Data excerpts »
━━━━━━━━

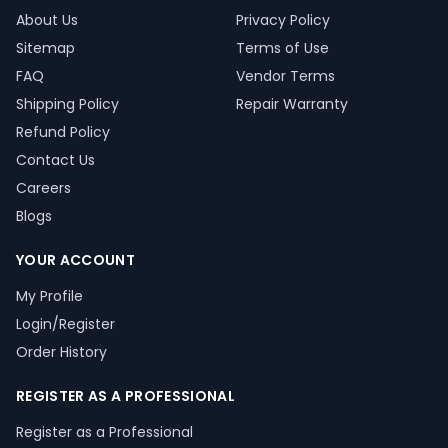
About Us
Privacy Policy
Sitemap
Terms of Use
FAQ
Vendor Terms
Shipping Policy
Repair Warranty
Refund Policy
Contact Us
Careers
Blogs
YOUR ACCOUNT
My Profile
Login/Register
Order History
REGISTER AS A PROFESSIONAL
Register as a Professional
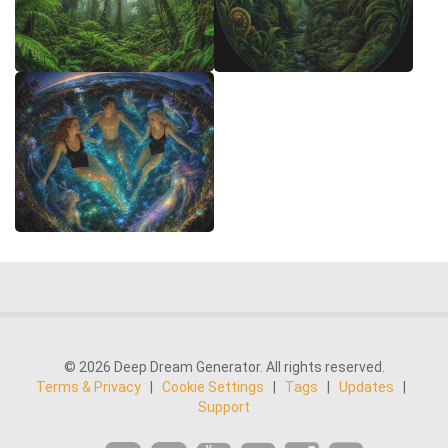
© 2026 Deep Dream Generator. All rights reserved.
Terms & Privacy
|
Cookie Settings
|
Tags
|
Updates
|
Support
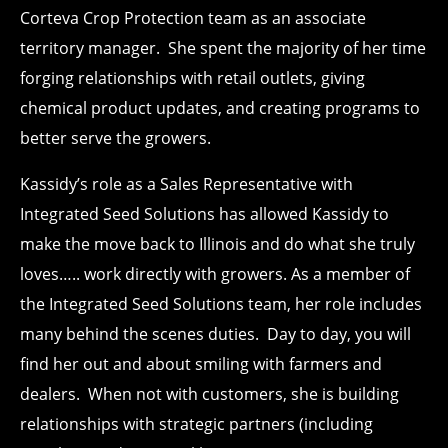
Corteva Crop Protection team as an associate
territory manager. She spent the majority of her time
forging relationships with retail outlets, giving
chemical product updates, and creating programs to
better serve the growers.
Kassidy’s role as a Sales Representative with
Integrated Seed Solutions has allowed Kassidy to
make the move back to Illinois and do what she truly
loves….. work directly with growers. As a member of
the Integrated Seed Solutions team, her role includes
many behind the scenes duties. Day to day, you will
find her out and about smiling with farmers and
dealers. When not with customers, she is building
relationships with strategic partners (including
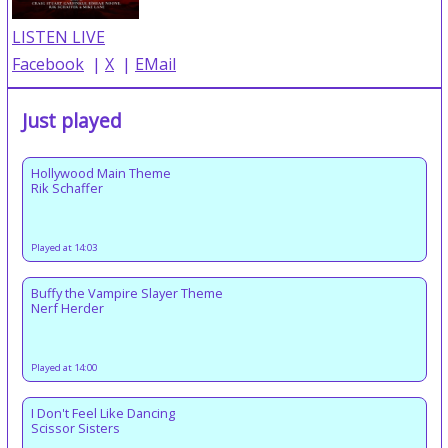
LISTEN LIVE
Facebook
|
X
|
EMail
Just played
Hollywood Main Theme
Rik Schaffer
Played at 14:03
Buffy the Vampire Slayer Theme
Nerf Herder
Played at 14:00
I Don't Feel Like Dancing
Scissor Sisters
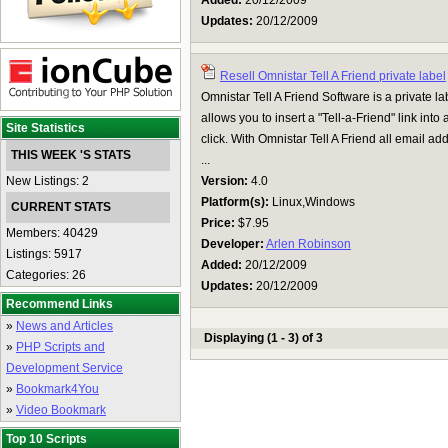
Added:
20/12/2009
Updates:
20/12/2009
Resell Omnistar Tell A Friend private label
Omnistar Tell A Friend Software is a private lab
allows you to insert a "Tell-a-Friend" link int
Site Statistics
click. With Omnistar Tell A Friend all email a
THIS WEEK 'S STATS
...
New Listings: 2
Version:
4.0
Platform(s):
Linux,Windows
CURRENT STATS
Price:
$7.95
Members: 40429
Developer:
Arlen Robinson
Listings: 5917
Added:
20/12/2009
Categories: 26
Updates:
20/12/2009
Recommend Links
»
News and Articles
Displaying (1 - 3) of 3
»
PHP Scripts and
Development Service
»
Bookmark4You
»
Video Bookmark
Top 10 Scripts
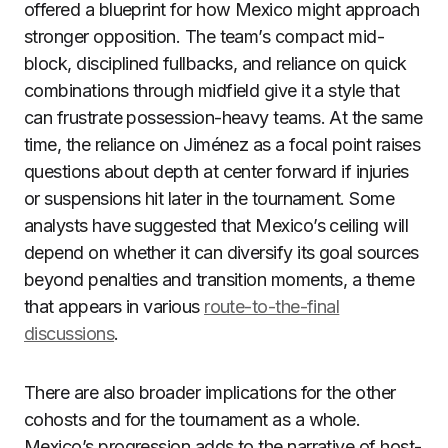
offered a blueprint for how Mexico might approach
stronger opposition. The team’s compact mid-
block, disciplined fullbacks, and reliance on quick
combinations through midfield give it a style that
can frustrate possession-heavy teams. At the same
time, the reliance on Jiménez as a focal point raises
questions about depth at center forward if injuries
or suspensions hit later in the tournament. Some
analysts have suggested that Mexico’s ceiling will
depend on whether it can diversify its goal sources
beyond penalties and transition moments, a theme
that appears in various
route-to-the-final
discussions
.
There are also broader implications for the other
cohosts and for the tournament as a whole.
Mexico’s progression adds to the narrative of host-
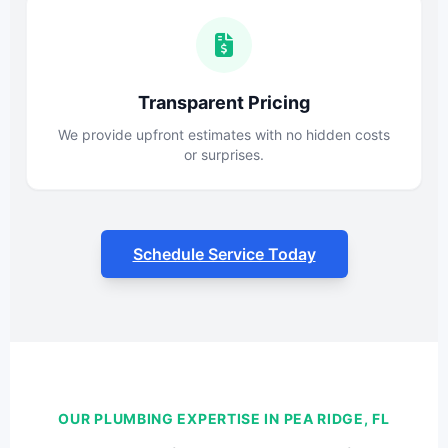
Transparent Pricing
We provide upfront estimates with no hidden costs
or surprises.
Schedule Service Today
OUR PLUMBING EXPERTISE IN PEA RIDGE, FL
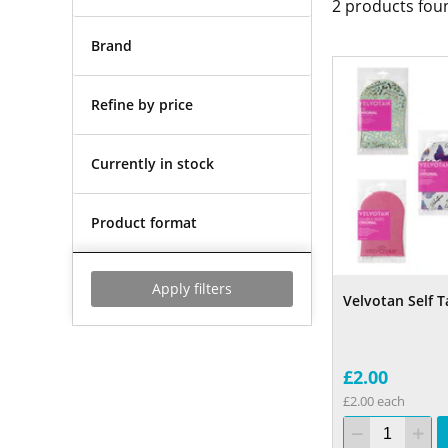
2
products fou
Brand
Refine by price
Currently in stock
Product format
Apply filters
Velvotan Self T
£2.00
£2.00 each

━━━━━━━━

Reproduce the listing above exactly, excluding all pictures.

About Us
Privacy Policy
Sitemap
Terms of Use
FAQ
Vendor Terms
Shipping Policy
Repair Warranty
Refund Policy
Contact Us
Careers
Blogs
YOUR ACCOUNT
My Profile
Login/Register
Order History
REGISTER AS A PROFESSIONAL
Register as a Professional
© 2026 Deep Dream Generator. All rights reserved.
Terms & Privacy
|
Cookie Settings
|
Tags
|
Updates
|
Support
Corteva Crop Protection team as an associate
territory manager. She spent the majority of her time
forging relationships with retail outlets, giving
chemical product updates, and creating programs to
better serve the growers.
Kassidy’s role as a Sales Representative with
Integrated Seed Solutions has allowed Kassidy to
make the move back to Illinois and do what she truly
loves….. work directly with growers. As a member of
the Integrated Seed Solutions team, her role includes
many behind the scenes duties. Day to day, you will
find her out and about smiling with farmers and
dealers. When not with customers, she is building
relationships with strategic partners (including
LISTEN LIVE
Facebook
|
X
|
EMail
Just played
Hollywood Main Theme
Rik Schaffer
Played at 14:03
Buffy the Vampire Slayer Theme
Nerf Herder
Played at 14:00
I Don't Feel Like Dancing
Scissor Sisters
Added:
20/12/2009
Updates:
20/12/2009
Resell Omnistar Tell A Friend private label
Omnistar Tell A Friend Software is a private lab
allows you to insert a "Tell-a-Friend" link int
Site Statistics
click. With Omnistar Tell A Friend all email a
THIS WEEK 'S STATS
...
New Listings: 2
Version:
4.0
Platform(s):
Linux,Windows
CURRENT STATS
Price:
$7.95
Members: 40429
Developer:
Arlen Robinson
Listings: 5917
Added:
20/12/2009
Categories: 26
Updates:
20/12/2009
Recommend Links
»
News and Articles
Displaying (1 - 3) of 3
»
PHP Scripts and
Development Service
»
Bookmark4You
»
Video Bookmark
Top 10 Scripts
offered a blueprint for how Mexico might approach
stronger opposition. The team’s compact mid-
block, disciplined fullbacks, and reliance on quick
combinations through midfield give it a style that
can frustrate possession-heavy teams. At the same
time, the reliance on Jiménez as a focal point raises
questions about depth at center forward if injuries
or suspensions hit later in the tournament. Some
analysts have suggested that Mexico’s ceiling will
depend on whether it can diversify its goal sources
beyond penalties and transition moments, a theme
that appears in various
route-to-the-final
discussions
.
There are also broader implications for the other
cohosts and for the tournament as a whole.
Mexico’s progression adds to the narrative of host-
Transparent Pricing
We provide upfront estimates with no hidden costs
or surprises.
Schedule Service Today
OUR PLUMBING EXPERTISE IN PEA RIDGE, FL
2
products fou
Brand
Refine by price
Currently in stock
Product format
Apply filters
Velvotan Self T
£2.00
£2.00 each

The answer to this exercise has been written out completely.